Y, “hasta la victoria siempre”. Porque, aunque no creo que el lenguaje bélico nos haga bien, hemos de reconocer que son muy válidas para describir el momento presente, escenarios propios de la guerra, como la violencia y la destrucción, porque en definitiva lo que estamos es en guerra con la propia vida. Pero, podemos y seguramente debemos reconceptualizar este propósito, para librar esa batalla cultural (nuevamente lo bélico, por qué será..) que tan importe es para el cambio de paradigma que necesitamos.

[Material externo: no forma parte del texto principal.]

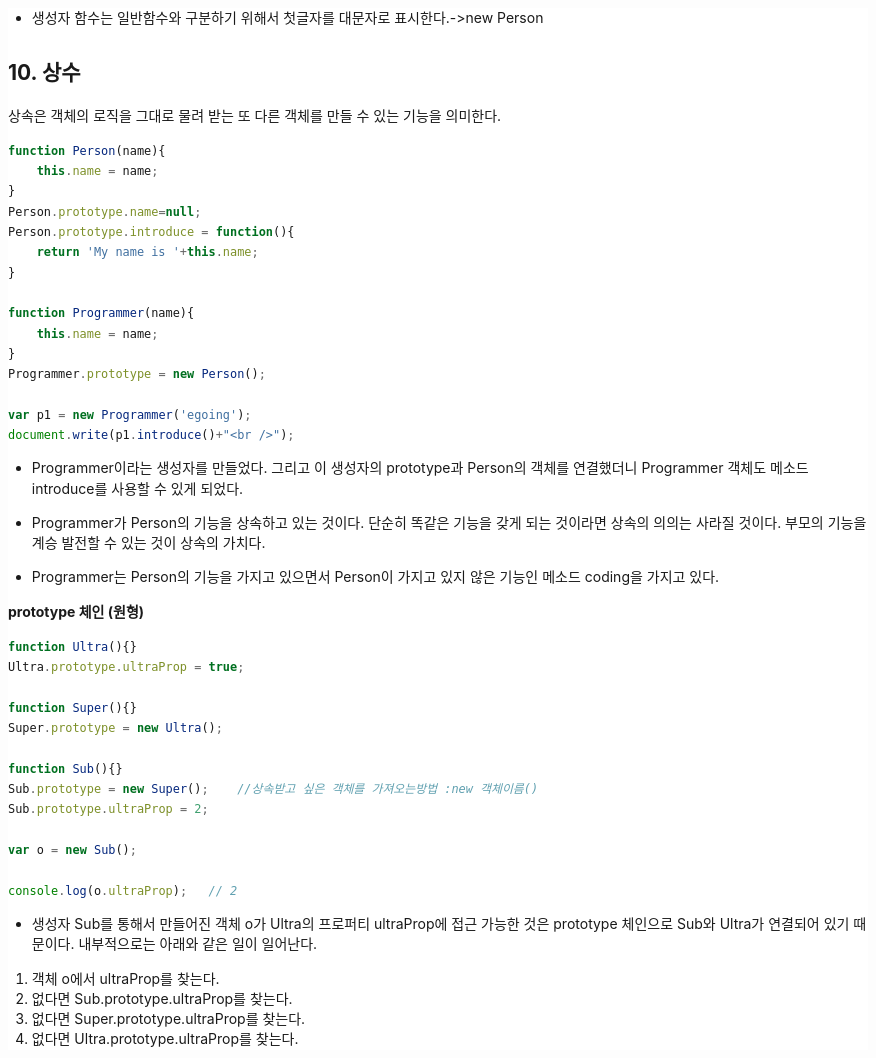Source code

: - 생성자 함수는 일반함수와 구분하기 위해서 첫글자를 대문자로 표시한다.->new Person

## 10. 상수

상속은 객체의 로직을 그대로 물려 받는 또 다른 객체를 만들 수 있는 기능을 의미한다. 

```js
function Person(name){
    this.name = name;
}
Person.prototype.name=null;
Person.prototype.introduce = function(){
    return 'My name is '+this.name; 
}
 
function Programmer(name){
    this.name = name;
}
Programmer.prototype = new Person();
 
var p1 = new Programmer('egoing');
document.write(p1.introduce()+"<br />");
```

- Programmer이라는 생성자를 만들었다. 그리고 이 생성자의 prototype과 Person의 객체를 연결했더니 Programmer 객체도 메소드 introduce를 사용할 수 있게 되었다. 

- Programmer가 Person의 기능을 상속하고 있는 것이다. 단순히 똑같은 기능을 갖게 되는 것이라면 상속의 의의는 사라질 것이다. 부모의 기능을 계승 발전할 수 있는 것이 상속의 가치다.

- Programmer는 Person의 기능을 가지고 있으면서 Person이 가지고 있지 않은 기능인 메소드 coding을 가지고 있다. 

**prototype 체인 (원형)**

```js
function Ultra(){}
Ultra.prototype.ultraProp = true;
 
function Super(){}
Super.prototype = new Ultra();
 
function Sub(){}
Sub.prototype = new Super();    //상속받고 싶은 객체를 가져오는방법 :new 객체이름()
Sub.prototype.ultraProp = 2;
 
var o = new Sub();

console.log(o.ultraProp);   // 2
```

- 생성자 Sub를 통해서 만들어진 객체 o가 Ultra의 프로퍼티 ultraProp에 접근 가능한 것은 prototype 체인으로 Sub와 Ultra가 연결되어 있기 때문이다. 내부적으로는 아래와 같은 일이 일어난다.

1. 객체 o에서 ultraProp를 찾는다.
2. 없다면 Sub.prototype.ultraProp를 찾는다.
3. 없다면 Super.prototype.ultraProp를 찾는다.
4. 없다면 Ultra.prototype.ultraProp를 찾는다.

Seguramente sea, por tanto, más apropiado decir “hasta la supervivencia, siempre”, algo a lo que ya apuntan desde el movimiento global por la justicia climática, como sugiere en su nombre el colectivo Extintion Rebellion.
En ello algunas estaremos, y esperemos que pronto seamos muchas más, y que cundan las iniciativas ciudadanas como la de la campaña Por una Andalucía Justa y Resiliente y otras similares de organizaciones sociales conscientes del abismo de los límites en que nos encontramos y de los cambios que pueden venir en los próximos años. Porque, “año arriba, año abajo”, parece que no nos queda mucho tiempo. Pues eso, hasta la supervivencia siempre, o incluso mejor, que ya que soñamos utopías (y nos movilizamos por ello) no nos quedemos a medias, hagámoslo a lo grande, ¿por qué no? Aprovechemos el desmoronamiento que está teniendo lugar de este sistema sociocida y ecocida, no sólo para intentar sobrevivir, sino para vivir, para generar vidas verdaderamente dignas, en palabras de Yayo Herrero, “el aliento que debe impulsar el intento de organizar la vida en común”. ¿Te apuntas o seguimos alimentando estas vidas de muerte?